_Kaynak belge_:
----
ANALİZ

Yüzde 40+1’i hafife almayın


Yepyeni bir tartışma konumuz doğdu.

Bir eski AKP milletvekili, “Cumhurbaşkanlığı seçiminin ilk turunda baraj yüzde 40+1 olmalı” önerisini attı ortaya.

Meclis’in açılış töreni sırasında konuşan Erdoğan da bu öneriye açıktan karşı çıkmadı; “Bizim işimiz değil, muhalefet getirir böyle önerileri” dedi.

Böylelikle öneriyi kesip atmak yerine, muhalefetin de desteğinin olması halinde bunun mümkün olabileceğini açıklamış oldu.

Bana göre, Erdoğan da aslında açıkça “Birinci tur için yüzde 40+1 olmalı” dedi.

Muhalif kesimin ilk tepkisi, “AKP’deki kötü gidişi Erdoğan da gördü, bu nedenle artık yüzde 50+1’i bulamayacağını biliyor, seçilmek için çareler arıyor” şeklinde oldu.

Bence bu konu asla hafife alınmamalı.

Çünkü AKP, bugüne kadar ilk duyulduğunda saçma, anlamsız veya olması mümkün görünmeyen birçok konuyu kendine göre hesabını kitabını yaparak ortaya atmıştı.

Yakın geçmişi hatırlayın.

Cumhurbaşkanlığı sistemini getiren referandum da böyle ilk anda saçma gibi görünen bir öneriyle gündeme gelmemiş miydi?

24 Haziran’da yapılan baskın seçim de benzer bir şekilde gerçekleşmişti.

Şimdi gelin konuyu biraz açalım.

Erdoğan, “Bu tür bir öneri muhalefetten gelir” dedi.
----
_Kayıtlı veriler_:
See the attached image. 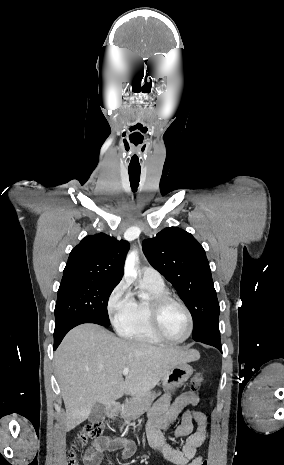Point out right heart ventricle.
Returning <instances> with one entry per match:
<instances>
[{
  "mask_svg": "<svg viewBox=\"0 0 284 465\" xmlns=\"http://www.w3.org/2000/svg\"><path fill=\"white\" fill-rule=\"evenodd\" d=\"M144 282V281H143ZM149 291L147 299L133 301L130 310L116 322L118 333L131 342L158 346L162 342L152 333L148 322L150 321V301L152 298L168 295L165 284H151L144 282Z\"/></svg>",
  "mask_w": 284,
  "mask_h": 465,
  "instance_id": "1",
  "label": "right heart ventricle"
}]
</instances>
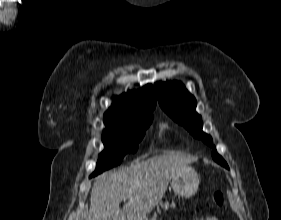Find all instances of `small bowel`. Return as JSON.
<instances>
[{
	"label": "small bowel",
	"mask_w": 281,
	"mask_h": 220,
	"mask_svg": "<svg viewBox=\"0 0 281 220\" xmlns=\"http://www.w3.org/2000/svg\"><path fill=\"white\" fill-rule=\"evenodd\" d=\"M196 220H219L217 217H215V216H209V217H207V218H204V219H196Z\"/></svg>",
	"instance_id": "small-bowel-1"
}]
</instances>
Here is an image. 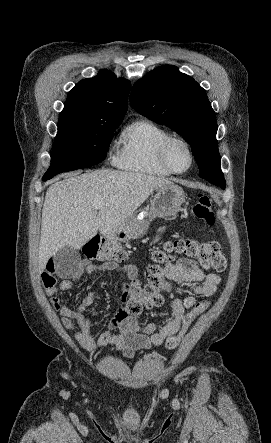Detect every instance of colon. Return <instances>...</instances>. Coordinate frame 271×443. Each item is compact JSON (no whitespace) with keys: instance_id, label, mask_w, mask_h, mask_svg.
<instances>
[{"instance_id":"colon-1","label":"colon","mask_w":271,"mask_h":443,"mask_svg":"<svg viewBox=\"0 0 271 443\" xmlns=\"http://www.w3.org/2000/svg\"><path fill=\"white\" fill-rule=\"evenodd\" d=\"M191 215L197 220L212 225L214 223V213L211 199L207 195L199 194L197 201L191 208ZM170 252L183 253L197 260L203 268L216 272L224 271L227 265L221 247L216 241L201 243L180 238L166 242L161 248H157L152 252L153 262L149 266V276L146 284L140 285L133 281L129 285L121 287L122 294L127 295V310L130 314L135 315L144 308L158 307L162 304L161 293L168 288L162 264ZM84 255L91 260L107 262H126L129 258V252L125 248L99 237H95L87 243ZM42 283L46 289L52 288L56 284L52 262L49 263L46 271L42 274ZM209 305V301L198 302L183 316L179 332L169 336L166 340L165 346L168 350L177 348L191 323L206 311Z\"/></svg>"}]
</instances>
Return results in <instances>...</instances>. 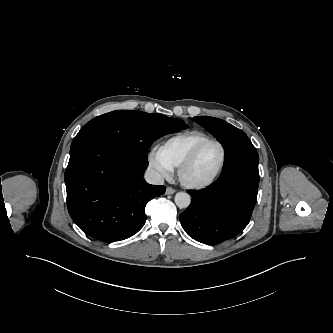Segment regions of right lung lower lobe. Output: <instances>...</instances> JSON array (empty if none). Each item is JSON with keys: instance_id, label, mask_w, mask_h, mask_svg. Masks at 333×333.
I'll return each mask as SVG.
<instances>
[{"instance_id": "1", "label": "right lung lower lobe", "mask_w": 333, "mask_h": 333, "mask_svg": "<svg viewBox=\"0 0 333 333\" xmlns=\"http://www.w3.org/2000/svg\"><path fill=\"white\" fill-rule=\"evenodd\" d=\"M147 166V161L103 141L88 139L71 146L64 179L73 221L104 241L137 233L147 219L146 203L166 190L145 182Z\"/></svg>"}]
</instances>
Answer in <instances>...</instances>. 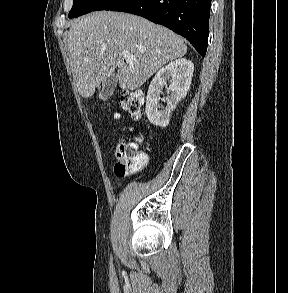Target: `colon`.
Returning <instances> with one entry per match:
<instances>
[{
	"mask_svg": "<svg viewBox=\"0 0 288 293\" xmlns=\"http://www.w3.org/2000/svg\"><path fill=\"white\" fill-rule=\"evenodd\" d=\"M120 104L130 117L138 119L144 104V95L141 91L125 92L121 96ZM115 159V173L120 177L136 173L146 164V157L143 153L137 151L136 144L126 141L117 144Z\"/></svg>",
	"mask_w": 288,
	"mask_h": 293,
	"instance_id": "colon-1",
	"label": "colon"
}]
</instances>
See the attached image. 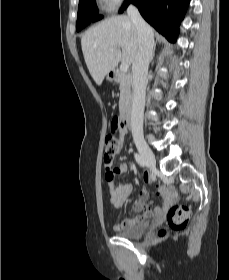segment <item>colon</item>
Wrapping results in <instances>:
<instances>
[{"label":"colon","instance_id":"1","mask_svg":"<svg viewBox=\"0 0 229 280\" xmlns=\"http://www.w3.org/2000/svg\"><path fill=\"white\" fill-rule=\"evenodd\" d=\"M118 125L117 120H113L111 127L114 129ZM121 143L114 133H109L105 140L104 149V163L107 166L105 173V179L107 182H113L114 173L109 169L114 157L121 150ZM189 218V210L185 206H172L169 208L167 213V225L172 230H179L187 226ZM165 235L164 230L158 232V236L162 237Z\"/></svg>","mask_w":229,"mask_h":280}]
</instances>
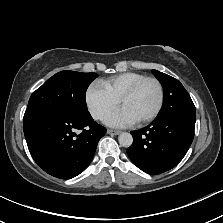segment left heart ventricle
I'll return each mask as SVG.
<instances>
[{
    "instance_id": "left-heart-ventricle-1",
    "label": "left heart ventricle",
    "mask_w": 223,
    "mask_h": 223,
    "mask_svg": "<svg viewBox=\"0 0 223 223\" xmlns=\"http://www.w3.org/2000/svg\"><path fill=\"white\" fill-rule=\"evenodd\" d=\"M158 92L153 82H146L131 97L125 99L121 106L137 121L148 116L157 104Z\"/></svg>"
}]
</instances>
----
_Verilen görev A_: Yüzde 40+1 barajı üzerine yazılan yazıdaki “Bence bu konu asla hafife alınmamalı.” cümlesini İngilizceye çevirin.
_Verilen görev B_: Yüzde 40+1 barajı üzerine yazılan yazıda tırnak içinde aktarılan bütün ifadeleri geçtikleri sırayla listeleyin.
_Verilen görev C_: Cumhurbaşkanlığı seçiminde yüzde 40+1 barajını tartışan yazıyı, son cümlesinin ardından devam ettirin.
Veriler, kaynak belgeden bağımsız ayrı bir malzemedir.

_Görev sonucu A_: In my opinion, this issue should never be taken lightly.

_Görev sonucu B_:
1. “Cumhurbaşkanlığı seçiminin ilk turunda baraj yüzde 40+1 olmalı”
2. “Bizim işimiz değil, muhalefet getirir böyle önerileri”
3. “Birinci tur için yüzde 40+1 olmalı”
4. “AKP’deki kötü gidişi Erdoğan da gördü, bu nedenle artık yüzde 50+1’i bulamayacağını biliyor, seçilmek için çareler arıyor”
5. “Bu tür bir öneri muhalefetten gelir”

_Görev sonucu C_:
Peki, hangi muhalefet?

CHP’nin böyle bir öneri getirmesi mümkün değil.

O halde ya İYİ Parti ya da HDP’den gelecektir bu öneri.

Ayrıca sadece öneri gelmesi de yetmez, öneriyi getiren partinin bu konuda AKP ile iş birliği yapması da gerekir.

HDP ile bu mümkün olmayacağına göre, öneri İYİ Parti’den gelecektir.

O zaman şu soru sorulacaktır;

“İYİ Parti neden böyle bir şey yapsın?”

Orası karışık bana göre.

Son günlerde iktidar var gücüyle İYİ Parti üzerine oynuyor.

HDP faktörü kullanılarak İYİ Parti’nin, CHP ile arasının açılması için büyük çaba harcanıyor.

Dünkü yazımı ve verdiğim örnekleri okuyanlar bunu hatırlayacaktır.

İYİ Parti, Meclis’e girdi ama bekleneni veremedi. Milletvekilleri de tabanı da aslında huzursuz.

Bu nedenle, iktidardan uzatılacak bir zeytin dalına yapışmaları çok şaşırtıcı olmaz.

Ki zaten kimi İYİ Partililerin son günlerdeki söylemleri ve davranışları da bu ihtimalin çok da çılgınca olmadığını gösteriyor.

Tam bu aşamada İYİ Parti lideri hastalanıyor ve Meclis açılışına bile gelemiyor.

İşe bakın ki, MHP lideri de hasta.

İki genel başkanın da sağlık nedeniyle görevden ayrılmaları halinde, bu iki parti aynı şekilde yola devam edebilir mi?

Bana göre zor.

O zaman iki partinin birleşmesi gündeme gelecektir.

Her iki parti de kendi çaplarında “milliyetçi” söylemleri savunuyorlar.

Özellikle dış politikada, “milli birlik ve beraberlik ruhu” her iki partiyi de AKP’nin destekçisi yapıyor.

İYİ Parti-MHP birleşmesinden sonra ortaya çıkacak partinin, AKP’ye destek olacağını söylemek yanlış olmaz.

Meclis’te daha da güçlenen Erdoğan, Anayasa’yı değiştirip seçilme barajını yüzde 40+1’e indirip üstüne bir de baskın seçime gidebilir.

Büyüyen MHP ile ittifakı sürdürerek Meclis’te çok daha güçlü bir aritmetik üstünlüğe kavuşmak isteyebilir.

MERAK ETTİĞİM ŞEYLER

Anayasa değişikliği için 400 milletvekili bulunabilir mi?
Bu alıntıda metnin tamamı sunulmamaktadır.